The set starts undramatically, with a relaxed, gently improvised guitar and bass instrumental which still shows how far her musical relationship with Pastorius has developed, and the range and unobtrusive inventiveness of his work. The improvisation moves into Cotton Avenue, with its almost stream-of-consciousness lyrics and the images of a sultry juke joint matched by a confident jazzy style and a wonderful growling bass line. From here on her ideas get bolder. Talk To Me is a fast, strummed cameo piece, in which she is suddenly a gabbling drunk at a party, gushing through a breakneck mixture of embarrassing revelation and puns, before ending with a desperate cry of "shut me up and talk to me!"

The second side, over 16 minutes long, is devoted to her longest and boldest song yet, Paprika Plains. This time she plays piano, there is an orchestrated section, and a saxophone solo from Weather Report's Wayne Shorter, and the song itself moves from the realistic and personal to the surreal, and back again  through images of her childhood and Indians on the bleak Canadian plains, then of the Indians empty handed and destroyed through drink, and herself flying over watching them from a helicopter, alienated from her own roots and nature. The music (particularly the sparring, evocative use of the orchestra) holds it together even when the stream of consciousness becomes a less manageable torrent.

The third side is dominated by a Latin and African feel, with a frantic percussive instrumental leading into the jumble of West Indian and New York themes in the catchy, bouncy Dreamland. There are more rock influenced, tuneful tracks on the fourth side (along with characteristic double-edged lyrics), before this fine set is wrapped up with a solo re-working of traditional themes like Wayfaring Stranger, with the reminder that the route to her present complex jazz-ballads started with the fold scene.

The album is an impressive reminder that even in the year of the punk there's an increasingly enthusiastic audience for jazz-rock and fusion music. Bands like Weather Report itself now attract large audiences, and in Britain there's something of the same development. Livestock (Charisma CLASS 5) is the new live album from Brand X, among the brightest and most imaginative of our jazz-rockers.

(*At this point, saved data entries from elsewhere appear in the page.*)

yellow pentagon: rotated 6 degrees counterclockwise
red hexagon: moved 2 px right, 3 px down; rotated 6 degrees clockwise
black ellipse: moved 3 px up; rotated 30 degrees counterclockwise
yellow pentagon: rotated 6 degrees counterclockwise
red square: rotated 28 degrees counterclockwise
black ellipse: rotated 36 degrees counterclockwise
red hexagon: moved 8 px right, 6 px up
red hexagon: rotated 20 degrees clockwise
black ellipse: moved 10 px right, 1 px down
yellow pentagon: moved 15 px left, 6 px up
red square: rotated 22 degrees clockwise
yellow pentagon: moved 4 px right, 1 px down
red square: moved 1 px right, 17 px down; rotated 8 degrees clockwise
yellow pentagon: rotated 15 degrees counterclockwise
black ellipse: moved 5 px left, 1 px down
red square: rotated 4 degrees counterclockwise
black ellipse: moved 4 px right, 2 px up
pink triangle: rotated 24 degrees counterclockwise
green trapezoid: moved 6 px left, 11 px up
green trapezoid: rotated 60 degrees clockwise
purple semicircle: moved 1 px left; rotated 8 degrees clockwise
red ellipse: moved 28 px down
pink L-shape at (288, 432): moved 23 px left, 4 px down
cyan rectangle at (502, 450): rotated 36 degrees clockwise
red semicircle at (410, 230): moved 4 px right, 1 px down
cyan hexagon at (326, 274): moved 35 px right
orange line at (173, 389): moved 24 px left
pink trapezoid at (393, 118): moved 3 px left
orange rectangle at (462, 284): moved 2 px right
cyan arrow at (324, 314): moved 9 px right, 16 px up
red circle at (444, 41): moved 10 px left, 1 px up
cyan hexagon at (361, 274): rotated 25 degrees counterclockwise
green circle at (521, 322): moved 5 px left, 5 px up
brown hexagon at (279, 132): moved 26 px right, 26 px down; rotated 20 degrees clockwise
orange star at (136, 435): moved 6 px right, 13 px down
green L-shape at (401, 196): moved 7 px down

The album captures the energy of their concerts, with the percussion of Morris Pert and Phil Collins powering the impressively controlled guitar work of John Goodsall and Robin Lumley's keyboards.

Feel Good To Me (Polydor 2302075), the first solo album by the former Yes and King Crimson drummer, is another jazz-orientated mix of tracks involving complex structures, songs, and improvisation. For a drummer the album is quite remarkable for not including a drum solo. Instead, Bruford concentrates on his surprisingly far-ranging writing, and on providing the framework for performances from the excellent Dave Stewart (with whom he played in National Health) and the disturbing, gentle vocals from Annette Peacock.

Finally, a brief recommendation for an American singer-songwriter, who by now surely deserves wider recognition. John Stewart's Fire In The Wind (RSO 2394194) is the best produced and most commercial album (though not quite the best in terms of songs) from a writer who dares to be emotional, even passionate, in his writing about (geographical) middle American, the fate of the American dream, and the ordinary man.

The best song here is Promise The Wind, a cool study of his disillusion at Carter's Presidency: "There's redneck Billy and beer, don't look like anything's going on here . . . but it's so easy to suck us in, sell em the Lord and you promise the wind."